*Problem details*. According to the passage on kitchen incubators and free computers, what equipment does CropCircle give access to as examples?

While food businesses have traditionally gotten started in personal kitchens, most states now require any food sold commercially to be prepared in a kitchen monitored by a health inspector.

That requirement is too costly for many would-be entrepreneurs. People who want to start a food business in Cambridge, Mass., can rent professional kitchen space on an hourly basis from CropCircle, a nonprofit “kitchen incubator” that provides technical assistance and access to equipment like convection ovens and blast freezers.

Starting a food business through CropCircle, or one of the other kitchen incubators that have opened around the country, helps keep costs manageable, and entrepreneurs can quickly scale up production when they’re ready.

CropCircle members can take a food-safety class that prepares them for the state certification they’ll need to go out on their own. Operations Manager Darnell Adams cites the logistical challenges confronting food entrepreneurs, and says there’s room in the market for more kitchen incubators and the help they provide.

Some kitchen incubators focus on a specific population, such as immigrants or organic food producers, but Adams says CropCircle is “here for anyone who has an idea that is viable,” which is why a day on the job might have her sampling kimchi, carob peppermint cookies, or baba ghanoush. – Colleen Shaddox

2. Free Computers

Computers are vital for almost any business, but not everyone can afford to buy one. Free Geek in Portland, Ore., can help. Volunteers donate 24 hours of their time to deconstruct and rebuild donated computers in exchange for one of their own.

Coordinate change listings:
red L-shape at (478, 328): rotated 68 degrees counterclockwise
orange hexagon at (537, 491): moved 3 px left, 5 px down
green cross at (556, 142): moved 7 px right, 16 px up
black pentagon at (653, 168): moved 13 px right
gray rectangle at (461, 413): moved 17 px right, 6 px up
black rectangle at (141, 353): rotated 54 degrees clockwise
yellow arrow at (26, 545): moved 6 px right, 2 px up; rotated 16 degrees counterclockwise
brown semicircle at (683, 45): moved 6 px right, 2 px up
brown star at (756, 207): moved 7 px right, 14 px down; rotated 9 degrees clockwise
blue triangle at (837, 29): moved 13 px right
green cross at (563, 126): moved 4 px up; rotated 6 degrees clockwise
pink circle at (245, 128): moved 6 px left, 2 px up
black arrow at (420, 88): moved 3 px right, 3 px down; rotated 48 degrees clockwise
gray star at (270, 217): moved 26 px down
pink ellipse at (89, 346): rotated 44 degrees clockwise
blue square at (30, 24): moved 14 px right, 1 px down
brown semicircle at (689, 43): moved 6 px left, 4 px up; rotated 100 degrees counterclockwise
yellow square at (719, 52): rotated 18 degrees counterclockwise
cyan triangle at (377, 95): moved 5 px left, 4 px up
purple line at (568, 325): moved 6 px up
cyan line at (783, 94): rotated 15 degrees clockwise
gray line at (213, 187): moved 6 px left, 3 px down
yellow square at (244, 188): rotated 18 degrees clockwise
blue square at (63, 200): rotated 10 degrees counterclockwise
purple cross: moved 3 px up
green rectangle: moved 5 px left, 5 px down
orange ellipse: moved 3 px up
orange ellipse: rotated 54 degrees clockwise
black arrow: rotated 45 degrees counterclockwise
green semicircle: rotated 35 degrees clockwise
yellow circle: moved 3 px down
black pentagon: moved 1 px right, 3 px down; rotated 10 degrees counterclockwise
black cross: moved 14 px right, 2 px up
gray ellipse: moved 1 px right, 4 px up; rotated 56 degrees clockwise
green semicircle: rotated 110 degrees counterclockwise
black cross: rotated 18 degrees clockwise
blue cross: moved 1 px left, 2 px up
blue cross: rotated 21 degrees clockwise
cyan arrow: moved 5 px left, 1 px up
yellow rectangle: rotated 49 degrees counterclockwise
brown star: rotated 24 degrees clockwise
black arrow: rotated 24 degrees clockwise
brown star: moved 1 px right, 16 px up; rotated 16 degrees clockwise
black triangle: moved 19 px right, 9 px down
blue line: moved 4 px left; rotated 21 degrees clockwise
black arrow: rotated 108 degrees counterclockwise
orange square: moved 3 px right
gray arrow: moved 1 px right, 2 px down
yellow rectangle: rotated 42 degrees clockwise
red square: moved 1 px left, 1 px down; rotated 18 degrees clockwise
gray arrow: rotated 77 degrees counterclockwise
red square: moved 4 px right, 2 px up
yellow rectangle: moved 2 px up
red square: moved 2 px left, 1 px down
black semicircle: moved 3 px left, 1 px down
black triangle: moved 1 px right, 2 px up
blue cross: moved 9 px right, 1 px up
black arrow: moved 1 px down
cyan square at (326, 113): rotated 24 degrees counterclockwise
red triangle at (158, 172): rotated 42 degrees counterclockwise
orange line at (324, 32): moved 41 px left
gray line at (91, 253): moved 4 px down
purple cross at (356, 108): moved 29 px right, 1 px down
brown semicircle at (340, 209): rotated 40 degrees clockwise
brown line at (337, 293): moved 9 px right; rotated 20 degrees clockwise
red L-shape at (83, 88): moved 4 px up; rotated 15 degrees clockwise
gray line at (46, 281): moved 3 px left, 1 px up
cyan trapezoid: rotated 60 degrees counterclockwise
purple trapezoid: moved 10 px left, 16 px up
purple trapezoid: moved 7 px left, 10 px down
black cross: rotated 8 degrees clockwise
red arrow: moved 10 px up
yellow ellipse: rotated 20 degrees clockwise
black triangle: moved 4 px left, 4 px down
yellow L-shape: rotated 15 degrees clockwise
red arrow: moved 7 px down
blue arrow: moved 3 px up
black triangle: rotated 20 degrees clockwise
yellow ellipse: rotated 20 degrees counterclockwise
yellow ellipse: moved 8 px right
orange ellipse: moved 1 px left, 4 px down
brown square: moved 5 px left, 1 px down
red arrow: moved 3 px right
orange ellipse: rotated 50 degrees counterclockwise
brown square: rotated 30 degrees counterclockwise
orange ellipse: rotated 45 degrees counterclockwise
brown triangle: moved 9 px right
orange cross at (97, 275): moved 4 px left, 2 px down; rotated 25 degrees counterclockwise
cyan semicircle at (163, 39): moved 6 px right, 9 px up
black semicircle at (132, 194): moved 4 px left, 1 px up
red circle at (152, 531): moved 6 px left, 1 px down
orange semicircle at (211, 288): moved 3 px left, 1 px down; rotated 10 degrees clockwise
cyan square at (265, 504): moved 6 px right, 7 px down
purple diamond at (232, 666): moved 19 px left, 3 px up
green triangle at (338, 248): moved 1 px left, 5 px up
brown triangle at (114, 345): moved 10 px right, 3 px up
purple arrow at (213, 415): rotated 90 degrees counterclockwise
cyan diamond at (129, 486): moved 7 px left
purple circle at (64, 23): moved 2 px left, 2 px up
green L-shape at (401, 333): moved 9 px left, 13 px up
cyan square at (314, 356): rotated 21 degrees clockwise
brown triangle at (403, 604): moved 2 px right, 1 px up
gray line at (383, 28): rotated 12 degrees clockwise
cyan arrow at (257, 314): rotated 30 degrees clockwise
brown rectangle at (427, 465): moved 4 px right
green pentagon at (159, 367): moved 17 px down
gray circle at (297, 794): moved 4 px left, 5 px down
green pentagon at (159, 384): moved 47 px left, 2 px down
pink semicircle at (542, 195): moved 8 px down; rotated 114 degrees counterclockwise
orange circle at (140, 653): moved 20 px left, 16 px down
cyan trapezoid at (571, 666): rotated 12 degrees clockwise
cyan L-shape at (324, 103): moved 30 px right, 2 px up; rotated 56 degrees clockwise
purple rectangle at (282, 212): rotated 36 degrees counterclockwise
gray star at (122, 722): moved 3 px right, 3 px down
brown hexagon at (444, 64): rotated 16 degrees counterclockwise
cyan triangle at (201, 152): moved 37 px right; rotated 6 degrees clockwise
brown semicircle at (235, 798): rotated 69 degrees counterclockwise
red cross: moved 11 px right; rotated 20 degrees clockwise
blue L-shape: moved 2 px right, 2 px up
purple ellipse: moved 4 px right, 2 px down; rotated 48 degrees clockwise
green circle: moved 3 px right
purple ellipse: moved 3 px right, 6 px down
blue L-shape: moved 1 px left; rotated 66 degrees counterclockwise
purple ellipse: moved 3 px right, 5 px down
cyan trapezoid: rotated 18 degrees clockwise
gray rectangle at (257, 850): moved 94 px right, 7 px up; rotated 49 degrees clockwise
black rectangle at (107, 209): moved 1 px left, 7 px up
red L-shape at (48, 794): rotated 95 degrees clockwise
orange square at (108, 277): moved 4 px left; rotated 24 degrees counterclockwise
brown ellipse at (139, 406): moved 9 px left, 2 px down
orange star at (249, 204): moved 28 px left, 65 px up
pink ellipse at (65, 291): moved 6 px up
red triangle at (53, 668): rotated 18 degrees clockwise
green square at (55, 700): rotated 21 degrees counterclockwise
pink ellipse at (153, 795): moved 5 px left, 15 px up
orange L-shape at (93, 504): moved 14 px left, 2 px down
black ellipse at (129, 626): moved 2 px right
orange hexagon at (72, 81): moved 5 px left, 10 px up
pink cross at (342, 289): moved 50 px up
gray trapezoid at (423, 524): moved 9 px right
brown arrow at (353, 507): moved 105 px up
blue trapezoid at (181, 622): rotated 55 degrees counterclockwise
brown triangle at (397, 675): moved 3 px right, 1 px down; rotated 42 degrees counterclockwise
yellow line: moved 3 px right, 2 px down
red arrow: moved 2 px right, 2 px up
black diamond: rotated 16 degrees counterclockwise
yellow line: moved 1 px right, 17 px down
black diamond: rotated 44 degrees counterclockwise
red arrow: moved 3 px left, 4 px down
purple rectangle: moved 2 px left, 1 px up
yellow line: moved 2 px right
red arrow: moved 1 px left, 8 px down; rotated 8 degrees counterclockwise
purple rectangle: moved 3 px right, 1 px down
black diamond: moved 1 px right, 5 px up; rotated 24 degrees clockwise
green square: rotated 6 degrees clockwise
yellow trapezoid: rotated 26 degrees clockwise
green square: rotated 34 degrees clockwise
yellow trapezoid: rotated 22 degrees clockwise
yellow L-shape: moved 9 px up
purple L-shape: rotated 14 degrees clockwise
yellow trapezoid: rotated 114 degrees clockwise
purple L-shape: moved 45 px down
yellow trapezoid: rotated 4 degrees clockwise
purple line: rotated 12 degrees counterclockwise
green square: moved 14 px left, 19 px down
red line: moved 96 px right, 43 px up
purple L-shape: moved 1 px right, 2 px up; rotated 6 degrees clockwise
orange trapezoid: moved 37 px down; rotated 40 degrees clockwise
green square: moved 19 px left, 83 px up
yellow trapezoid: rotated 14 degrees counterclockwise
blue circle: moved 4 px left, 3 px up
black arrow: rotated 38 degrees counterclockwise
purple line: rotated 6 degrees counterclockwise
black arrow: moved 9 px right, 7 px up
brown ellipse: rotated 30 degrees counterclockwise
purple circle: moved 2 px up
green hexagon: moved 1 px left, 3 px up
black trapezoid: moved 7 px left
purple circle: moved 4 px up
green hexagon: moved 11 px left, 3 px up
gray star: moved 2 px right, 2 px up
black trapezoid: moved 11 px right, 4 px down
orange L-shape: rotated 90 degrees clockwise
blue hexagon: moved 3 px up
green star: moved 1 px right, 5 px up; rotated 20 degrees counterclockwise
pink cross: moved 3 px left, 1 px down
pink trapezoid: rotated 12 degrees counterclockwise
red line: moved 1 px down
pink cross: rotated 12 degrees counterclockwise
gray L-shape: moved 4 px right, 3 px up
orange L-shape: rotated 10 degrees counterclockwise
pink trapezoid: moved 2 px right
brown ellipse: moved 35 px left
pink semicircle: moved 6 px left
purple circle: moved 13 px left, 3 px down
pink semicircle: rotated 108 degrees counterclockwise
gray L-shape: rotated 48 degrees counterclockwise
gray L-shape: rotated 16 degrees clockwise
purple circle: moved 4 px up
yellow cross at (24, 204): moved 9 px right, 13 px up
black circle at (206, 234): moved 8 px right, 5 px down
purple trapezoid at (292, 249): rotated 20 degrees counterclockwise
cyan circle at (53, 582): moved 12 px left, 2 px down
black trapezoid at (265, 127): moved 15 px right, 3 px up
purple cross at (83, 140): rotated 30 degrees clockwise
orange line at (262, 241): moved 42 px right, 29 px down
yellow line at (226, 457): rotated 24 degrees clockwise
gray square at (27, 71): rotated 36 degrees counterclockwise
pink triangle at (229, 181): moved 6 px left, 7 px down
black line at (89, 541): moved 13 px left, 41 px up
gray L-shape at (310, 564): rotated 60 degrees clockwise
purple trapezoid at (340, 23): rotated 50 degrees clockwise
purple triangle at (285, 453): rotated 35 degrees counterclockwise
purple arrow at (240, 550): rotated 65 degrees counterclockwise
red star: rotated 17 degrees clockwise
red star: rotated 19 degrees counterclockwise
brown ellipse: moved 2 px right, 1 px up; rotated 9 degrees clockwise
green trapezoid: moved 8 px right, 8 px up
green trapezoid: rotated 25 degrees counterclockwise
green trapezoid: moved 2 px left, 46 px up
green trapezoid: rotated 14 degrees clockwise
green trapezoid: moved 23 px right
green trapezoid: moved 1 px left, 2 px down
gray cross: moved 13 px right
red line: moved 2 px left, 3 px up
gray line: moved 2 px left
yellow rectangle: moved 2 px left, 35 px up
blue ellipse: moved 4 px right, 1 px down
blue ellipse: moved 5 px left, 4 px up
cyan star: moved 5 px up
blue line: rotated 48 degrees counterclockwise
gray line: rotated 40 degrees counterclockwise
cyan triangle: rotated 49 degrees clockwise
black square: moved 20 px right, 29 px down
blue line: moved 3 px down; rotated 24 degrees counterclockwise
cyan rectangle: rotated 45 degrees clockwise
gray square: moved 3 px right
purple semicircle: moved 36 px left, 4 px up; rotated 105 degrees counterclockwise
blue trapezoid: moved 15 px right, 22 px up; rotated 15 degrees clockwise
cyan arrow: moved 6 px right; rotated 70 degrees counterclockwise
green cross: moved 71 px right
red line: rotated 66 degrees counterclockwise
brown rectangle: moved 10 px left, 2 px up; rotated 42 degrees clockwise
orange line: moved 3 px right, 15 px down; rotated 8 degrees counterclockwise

*Answer*. Convection ovens and blast freezers.